* **PROBLEM TO WORK ON**:
Please write out, word for word, the part of the forum thread below starting at "When a conventional" and ending at "connection to the foundation.".

Not really trying to start an argument here, - - 'less you want to talk about POLITICS :cheesygri (I'm always up for that!!), - - and not trying to 'judge' who may be right or wrong on any particular point (we've all been on both sides of that), - - just saying it's of great value to me (and I'm sure many others), - - to have an architect among us.

The inherent value of this site is the myriad of opinions from all 'walks', - - the vast knowledge comes from no one person, - - but from the sum of 'all', - - that would include (hopefully), me, you, and HIM.

The 'free advice' statement comes from my many experiences with his 'wealth of knowledge' on another site, - - you may not be so aware of it, - - because he's barely even been given a chance on this site.

P.S. Didn't know Boston had a 'backwoods'!! :cheesygri


----------



## mighty anvil (Oct 5, 2005)

Perhaps I didn't expain it properly.

When a conventional plywood or OSB sheathed wall (with maximum nails/screws and glue) is not long enough to provide the required lateral bracing and a double-sided design is inconvenient, it is necessary to further increase the strength of the perimeter attachment of the panels and the connection to the foundation. 

Increasing the thickness of the panel would only add bracing strength if it allowed for greater nail/screw placement and I have never seen evidence of that although I can see a definite benefit in compensating for overdriven nails which is a common and serious problem with nail guns. Whatever the panel thickness, greater perimeter attachment is usually provided by using wider vertical members (3x studs) which allows greater staggering of the nail/screws. Additional bolts are usually added to transfer the greater forces to the foundation.

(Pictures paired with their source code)
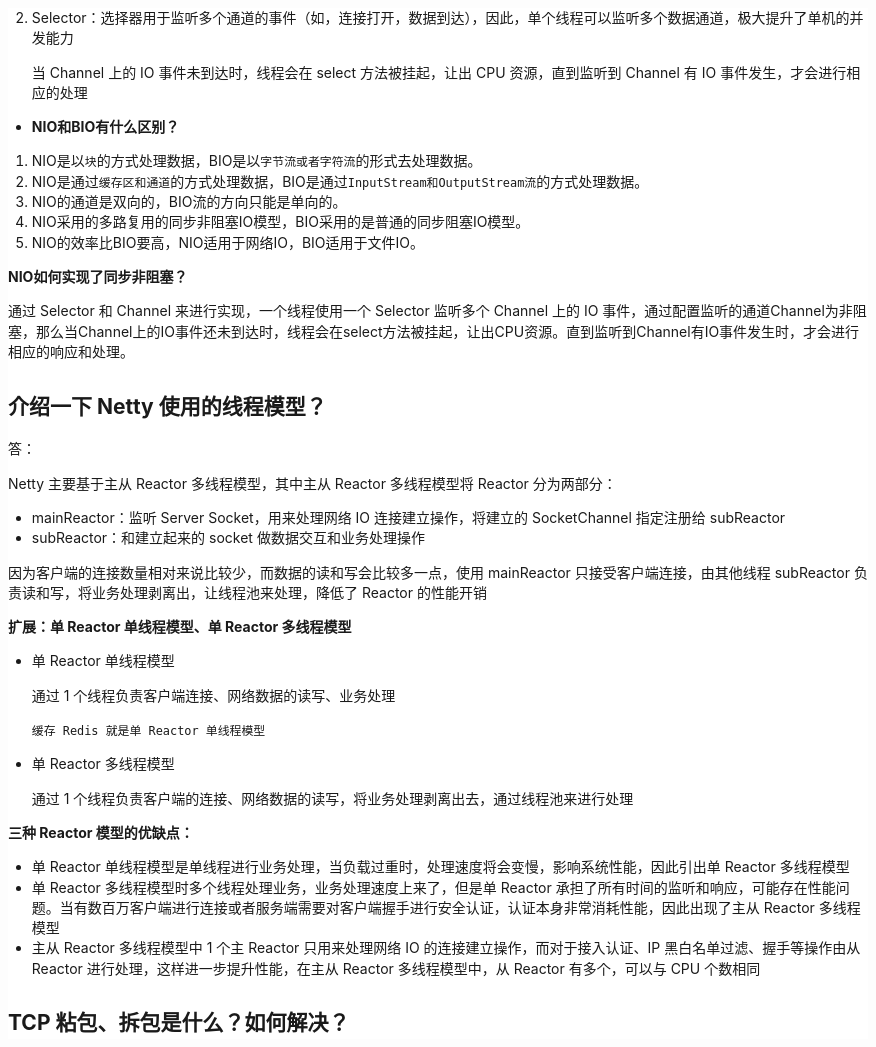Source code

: 2. Selector：选择器用于监听多个通道的事件（如，连接打开，数据到达），因此，单个线程可以监听多个数据通道，极大提升了单机的并发能力

   当 Channel 上的 IO 事件未到达时，线程会在 select 方法被挂起，让出 CPU 资源，直到监听到 Channel 有 IO 事件发生，才会进行相应的处理

- **NIO和BIO有什么区别？**

1. NIO是以`块`的方式处理数据，BIO是以`字节流或者字符流`的形式去处理数据。 
2. NIO是通过`缓存区和通道`的方式处理数据，BIO是通过`InputStream和OutputStream流`的方式处理数据。 
3. NIO的通道是双向的，BIO流的方向只能是单向的。
4. NIO采用的多路复用的同步非阻塞IO模型，BIO采用的是普通的同步阻塞IO模型。
5. NIO的效率比BIO要高，NIO适用于网络IO，BIO适用于文件IO。

**NIO如何实现了同步非阻塞？**

通过 Selector 和 Channel 来进行实现，一个线程使用一个 Selector 监听多个 Channel 上的 IO 事件，通过配置监听的通道Channel为非阻塞，那么当Channel上的IO事件还未到达时，线程会在select方法被挂起，让出CPU资源。直到监听到Channel有IO事件发生时，才会进行相应的响应和处理。







## 介绍一下 Netty 使用的线程模型？

答：

Netty 主要基于主从 Reactor 多线程模型，其中主从 Reactor 多线程模型将 Reactor 分为两部分：

- mainReactor：监听 Server Socket，用来处理网络 IO 连接建立操作，将建立的 SocketChannel 指定注册给 subReactor
- subReactor：和建立起来的 socket 做数据交互和业务处理操作

因为客户端的连接数量相对来说比较少，而数据的读和写会比较多一点，使用 mainReactor 只接受客户端连接，由其他线程 subReactor 负责读和写，将业务处理剥离出，让线程池来处理，降低了 Reactor 的性能开销



**扩展：单 Reactor 单线程模型、单 Reactor 多线程模型**

- 单 Reactor 单线程模型

  通过 1 个线程负责客户端连接、网络数据的读写、业务处理

  `缓存 Redis 就是单 Reactor 单线程模型`

- 单 Reactor 多线程模型

  通过 1 个线程负责客户端的连接、网络数据的读写，将业务处理剥离出去，通过线程池来进行处理

**三种 Reactor 模型的优缺点：**

- 单 Reactor 单线程模型是单线程进行业务处理，当负载过重时，处理速度将会变慢，影响系统性能，因此引出单 Reactor 多线程模型
- 单 Reactor 多线程模型时多个线程处理业务，业务处理速度上来了，但是单 Reactor 承担了所有时间的监听和响应，可能存在性能问题。当有数百万客户端进行连接或者服务端需要对客户端握手进行安全认证，认证本身非常消耗性能，因此出现了主从 Reactor 多线程模型
- 主从 Reactor 多线程模型中 1 个主 Reactor 只用来处理网络 IO 的连接建立操作，而对于接入认证、IP 黑白名单过滤、握手等操作由从 Reactor 进行处理，这样进一步提升性能，在主从 Reactor 多线程模型中，从 Reactor 有多个，可以与 CPU 个数相同







## TCP 粘包、拆包是什么？如何解决？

* **EXERCISE OUTPUT**:
When a conventional plywood or OSB sheathed wall (with maximum nails/screws and glue) is not long enough to provide the required lateral bracing and a double-sided design is inconvenient, it is necessary to further increase the strength of the perimeter attachment of the panels and the connection to the foundation.